Отец кивнул. – Да, превратиться в камень. Конечно! Другого выхода нет, если не хочешь быть поглощённым Западом и Вавилонской блудницей. В этом моя победа!

Я посмотрел на отца со снисходительным состраданием: – А как же любовь, которой ты учил с амвона? Как же милосердие к падшим?

Отец проигнорировал моё ёрничество. – Зри в корень, сынок! Ты же прекрасно знаешь, что мы с тобой из священнического рода, поэтому даже ты, в какой-то мере, хранитель традиции. Я буду проявлять любовь к людям, если буду следовать своему долгу. А мой долг – хранить традицию.

– Иудейский заговор и прочие протоколы сионских мудрецов тоже часть традиции?

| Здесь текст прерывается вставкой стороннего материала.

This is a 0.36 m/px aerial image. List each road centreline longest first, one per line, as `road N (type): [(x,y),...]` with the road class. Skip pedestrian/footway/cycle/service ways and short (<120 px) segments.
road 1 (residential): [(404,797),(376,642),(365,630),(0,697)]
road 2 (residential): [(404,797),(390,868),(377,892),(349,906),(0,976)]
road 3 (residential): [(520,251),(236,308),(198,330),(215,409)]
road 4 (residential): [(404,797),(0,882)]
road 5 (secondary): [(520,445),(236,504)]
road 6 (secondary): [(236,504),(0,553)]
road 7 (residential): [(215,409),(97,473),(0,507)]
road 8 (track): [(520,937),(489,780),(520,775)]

– Да, это часть святоотеческого предания, которая прежде всего нуждается в сохранении. Иудеи – суть лютые враги Христа и мира с ними у нас, христиан, быть не может. Только краткое перемирие. Святые отцы были очень мудрыми людьми, просвященными не только знаниями, но и Духом Святым. Они оставили нам Деяния Вселенских Соборов и писания, в которых они предупреждают о коварстве дьявола и о последних временах. Так же тайновидец Иоанн Богослов предупреждает о пришествии в мир антихриста, которого святые отцы отождествляют с ожидаемым иудеями мессией.

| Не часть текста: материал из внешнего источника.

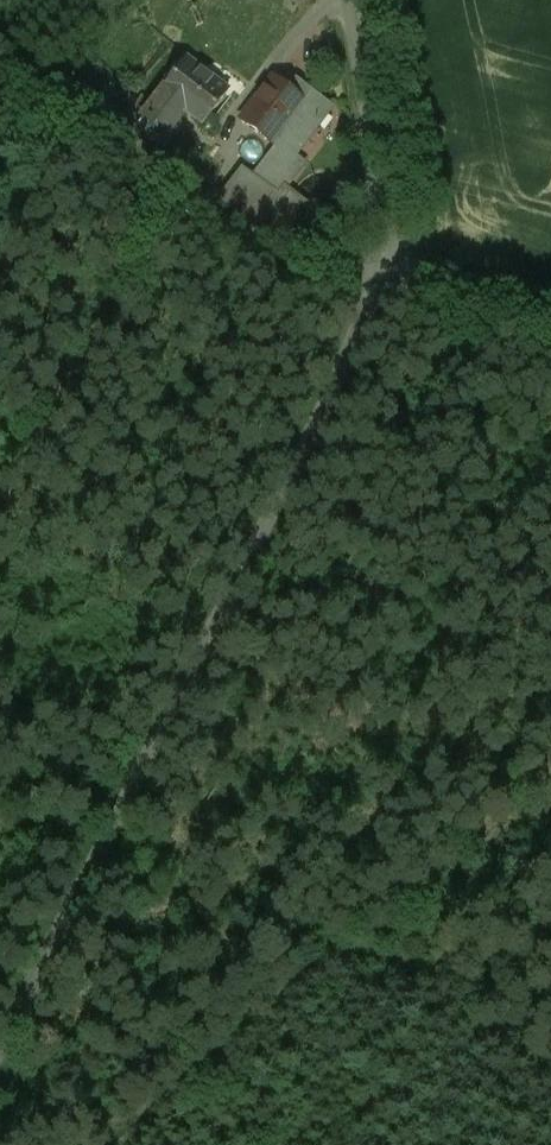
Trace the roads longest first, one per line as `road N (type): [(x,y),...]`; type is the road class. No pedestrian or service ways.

– Но это же средневековье, пап! Хм. Посмотри, как всё меняется вокруг! И мы тоже меняемся вместе с миром. Не может быть иначе, ведь мы его часть. Разве евреи не люди, почему мы должны их ненавидеть?

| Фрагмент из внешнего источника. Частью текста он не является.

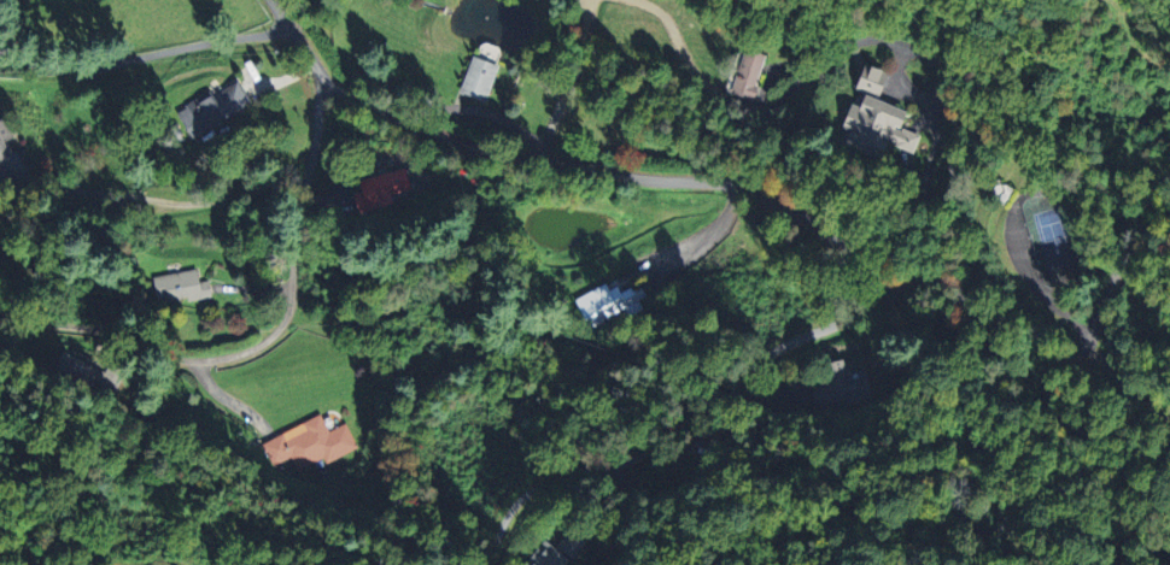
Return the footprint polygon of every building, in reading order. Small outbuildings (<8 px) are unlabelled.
[(765,55),(743,48),(729,94),(751,101),(765,55)] [(486,101),(494,63),(466,58),(459,95),(486,101)] [(885,74),(861,64),(851,89),(874,99),(885,74)] [(207,93),(173,111),(187,137),(248,104),(235,80),(208,95),(207,93)] [(870,159),(878,140),(910,153),(917,136),(896,127),(902,112),(860,95),(854,108),(846,104),(836,128),(844,131),(838,146),(870,159)] [(11,153),(5,141),(12,136),(1,116),(0,117),(0,159),(11,153)] [(408,190),(403,168),(356,179),(359,192),(351,193),(356,213),(392,205),(389,194),(408,190)] [(206,280),(197,281),(195,269),(151,276),(156,304),(209,295),(206,280)] [(588,327),(624,311),(626,316),(645,308),(634,283),(610,294),(606,284),(575,298),(588,327)] [(865,378),(846,382),(841,360),(821,364),(825,382),(811,385),(816,410),(870,399),(865,378)] [(260,442),(271,465),(288,457),(294,471),(321,459),(323,463),(355,449),(343,423),(325,431),(318,416),(260,442)] [(523,564),(564,564),(585,542),(569,528),(552,547),(545,541),(523,564)]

– Да причём здесь евреи?! Я же говорю – зри в корень! Христос вчера и днесь один и тот же. Именно поэтому нужно превратиться в камень и быть единым с Церковью прошлого и будущего века. Потому что отрыв от традиции ведёт к отрыву от Церкви. Отрыв от Церкви ведёт к отделению от Христа и к гибели вечной.

Сапсан, бомж-еврей и "опиум для народа"

За время моего служения в рядах бандитской братии Санкт-Петербурга я повстречал немало интересных, в кавычках и без кавычек, людей – о некоторых из них хотелось бы рассказать подробней. Так сказать, сохранить экспонаты для музея истории. Ибо история лишь музей для человека, любующегося прошлым с кажущейся высоты настоящего. Посему попробую описать три характера, даже скажу возвышенней – три религиозных типа, через призму которых легче понимается время, в которое мы тогда с головой окунулись. Я имею в виду "лихие девяностые".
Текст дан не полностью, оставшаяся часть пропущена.